Reproduce the listing below with "top-left" renamed to "upper-left" and everything else unchanged, leaving the pictures out of your answer.

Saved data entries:
____

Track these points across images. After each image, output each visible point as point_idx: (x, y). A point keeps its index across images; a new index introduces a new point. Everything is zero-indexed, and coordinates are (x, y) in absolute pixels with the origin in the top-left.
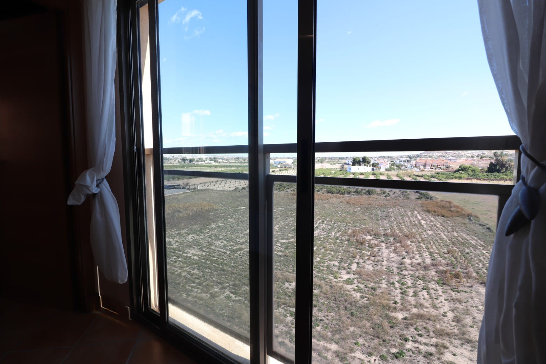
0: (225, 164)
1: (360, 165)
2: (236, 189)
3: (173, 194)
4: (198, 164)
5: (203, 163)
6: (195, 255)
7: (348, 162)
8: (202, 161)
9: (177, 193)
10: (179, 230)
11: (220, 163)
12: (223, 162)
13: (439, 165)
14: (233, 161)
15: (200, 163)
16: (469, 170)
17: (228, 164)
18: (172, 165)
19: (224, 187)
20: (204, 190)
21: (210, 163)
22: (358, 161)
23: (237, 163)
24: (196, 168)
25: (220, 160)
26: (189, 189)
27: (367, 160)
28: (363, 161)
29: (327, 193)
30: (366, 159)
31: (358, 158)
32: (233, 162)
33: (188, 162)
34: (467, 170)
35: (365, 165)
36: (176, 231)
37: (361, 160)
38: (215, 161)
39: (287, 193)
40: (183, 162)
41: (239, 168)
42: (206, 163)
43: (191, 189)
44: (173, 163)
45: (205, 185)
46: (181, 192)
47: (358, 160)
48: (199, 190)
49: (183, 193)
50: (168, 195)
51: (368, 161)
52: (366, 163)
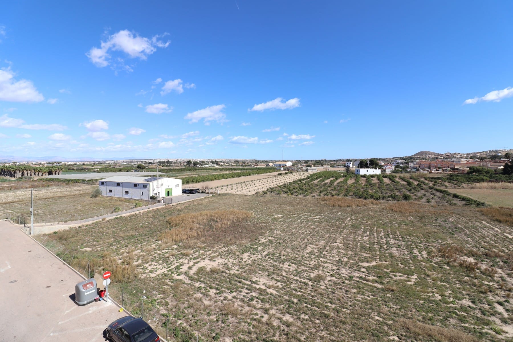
0: (228, 167)
1: (367, 167)
2: (257, 193)
5: (207, 166)
6: (269, 287)
7: (348, 165)
8: (205, 164)
10: (227, 246)
11: (222, 166)
12: (225, 166)
13: (444, 167)
14: (234, 164)
15: (204, 166)
16: (483, 172)
17: (230, 167)
18: (178, 168)
19: (242, 191)
20: (225, 195)
21: (213, 167)
22: (365, 163)
23: (238, 166)
24: (203, 171)
25: (222, 164)
26: (208, 193)
27: (375, 163)
29: (358, 198)
32: (235, 166)
33: (192, 165)
34: (481, 172)
35: (373, 168)
36: (224, 246)
37: (369, 162)
38: (217, 164)
40: (188, 165)
41: (245, 171)
42: (209, 167)
43: (211, 193)
44: (179, 167)
45: (222, 189)
48: (219, 195)
52: (374, 166)
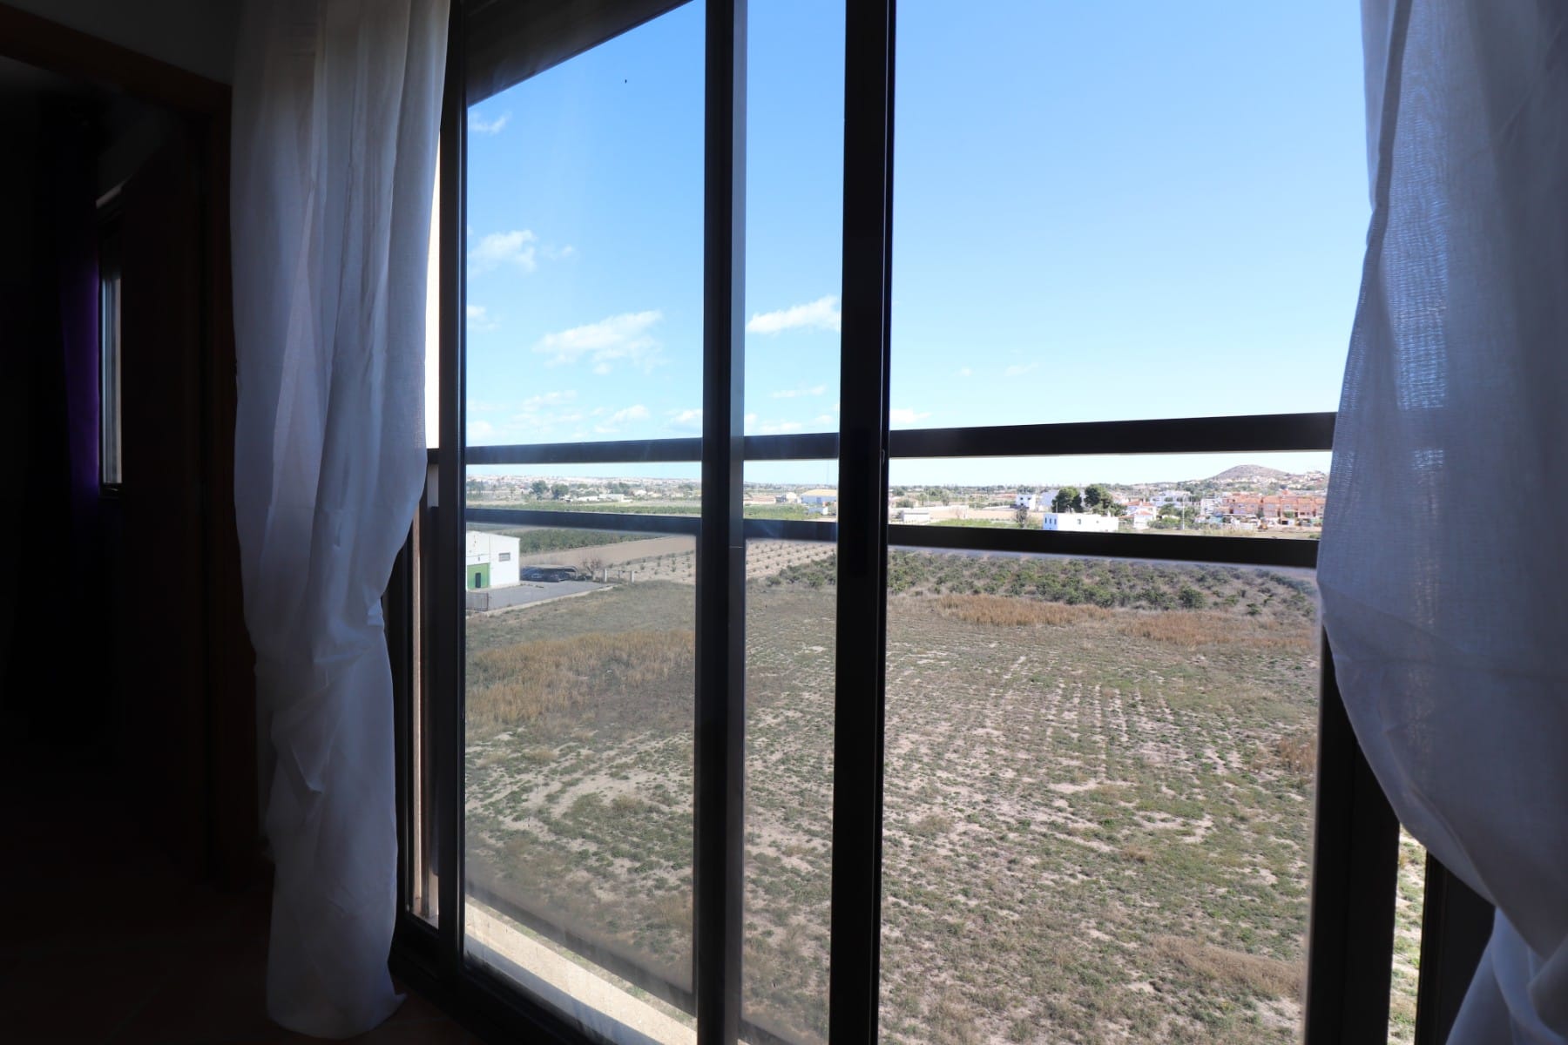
0: (659, 504)
1: (1080, 510)
3: (562, 597)
4: (581, 502)
5: (594, 498)
7: (1022, 501)
8: (588, 494)
9: (573, 596)
11: (641, 498)
12: (651, 497)
14: (679, 495)
15: (584, 499)
17: (666, 504)
18: (504, 503)
20: (654, 586)
21: (613, 501)
22: (1072, 498)
23: (691, 499)
25: (642, 492)
26: (601, 581)
27: (1102, 498)
28: (1087, 498)
29: (1051, 601)
30: (1099, 494)
31: (1075, 489)
32: (681, 499)
33: (549, 494)
35: (1095, 511)
36: (653, 737)
37: (1083, 496)
38: (626, 493)
39: (919, 597)
40: (535, 497)
42: (602, 501)
43: (610, 581)
44: (506, 499)
46: (583, 590)
47: (1074, 495)
48: (635, 586)
49: (592, 596)
50: (549, 601)
51: (1104, 500)
52: (1099, 506)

____

- Your solution -
Track these points across images. After each image, output each visible point as point_idx: (x, y). A point keeps its index across images; a new index introduces a new point. Everything is zero-indexed, and coordinates are (x, y) in absolute pixels with the origin in the upper-left.
0: (225, 164)
1: (360, 165)
2: (236, 189)
3: (173, 194)
4: (198, 164)
5: (203, 163)
6: (195, 255)
7: (348, 162)
8: (202, 161)
9: (177, 193)
10: (179, 230)
11: (220, 163)
12: (223, 162)
13: (439, 165)
14: (233, 161)
15: (200, 163)
16: (469, 170)
17: (228, 164)
18: (172, 165)
19: (224, 187)
20: (204, 190)
21: (210, 163)
22: (358, 161)
23: (237, 163)
24: (196, 168)
25: (220, 160)
26: (189, 189)
27: (367, 160)
28: (363, 161)
29: (327, 193)
30: (366, 159)
31: (358, 158)
32: (233, 162)
33: (188, 162)
34: (467, 170)
35: (365, 165)
36: (176, 231)
37: (361, 160)
38: (215, 161)
39: (287, 193)
40: (183, 162)
41: (239, 168)
42: (206, 163)
43: (191, 189)
44: (173, 163)
45: (205, 185)
46: (181, 192)
47: (358, 160)
48: (199, 190)
49: (183, 193)
50: (168, 195)
51: (368, 161)
52: (366, 163)
0: (228, 167)
1: (367, 167)
2: (257, 193)
5: (207, 166)
6: (269, 287)
7: (348, 165)
8: (205, 164)
10: (227, 246)
11: (222, 166)
12: (225, 166)
13: (444, 167)
14: (234, 164)
15: (204, 166)
16: (483, 172)
17: (230, 167)
18: (178, 168)
19: (242, 191)
20: (225, 195)
21: (213, 167)
22: (365, 163)
23: (238, 166)
24: (203, 171)
25: (222, 164)
26: (208, 193)
27: (375, 163)
29: (358, 198)
32: (235, 166)
33: (192, 165)
34: (481, 172)
35: (373, 168)
36: (224, 246)
37: (369, 162)
38: (217, 164)
40: (188, 165)
41: (245, 171)
42: (209, 167)
43: (211, 193)
44: (179, 167)
45: (222, 189)
48: (219, 195)
52: (374, 166)
0: (659, 504)
1: (1080, 510)
3: (562, 597)
4: (581, 502)
5: (594, 498)
7: (1022, 501)
8: (588, 494)
9: (573, 596)
11: (641, 498)
12: (651, 497)
14: (679, 495)
15: (584, 499)
17: (666, 504)
18: (504, 503)
20: (654, 586)
21: (613, 501)
22: (1072, 498)
23: (691, 499)
25: (642, 492)
26: (601, 581)
27: (1102, 498)
28: (1087, 498)
29: (1051, 601)
30: (1099, 494)
31: (1075, 489)
32: (681, 499)
33: (549, 494)
35: (1095, 511)
36: (653, 737)
37: (1083, 496)
38: (626, 493)
39: (919, 597)
40: (535, 497)
42: (602, 501)
43: (610, 581)
44: (506, 499)
46: (583, 590)
47: (1074, 495)
48: (635, 586)
49: (592, 596)
50: (549, 601)
51: (1104, 500)
52: (1099, 506)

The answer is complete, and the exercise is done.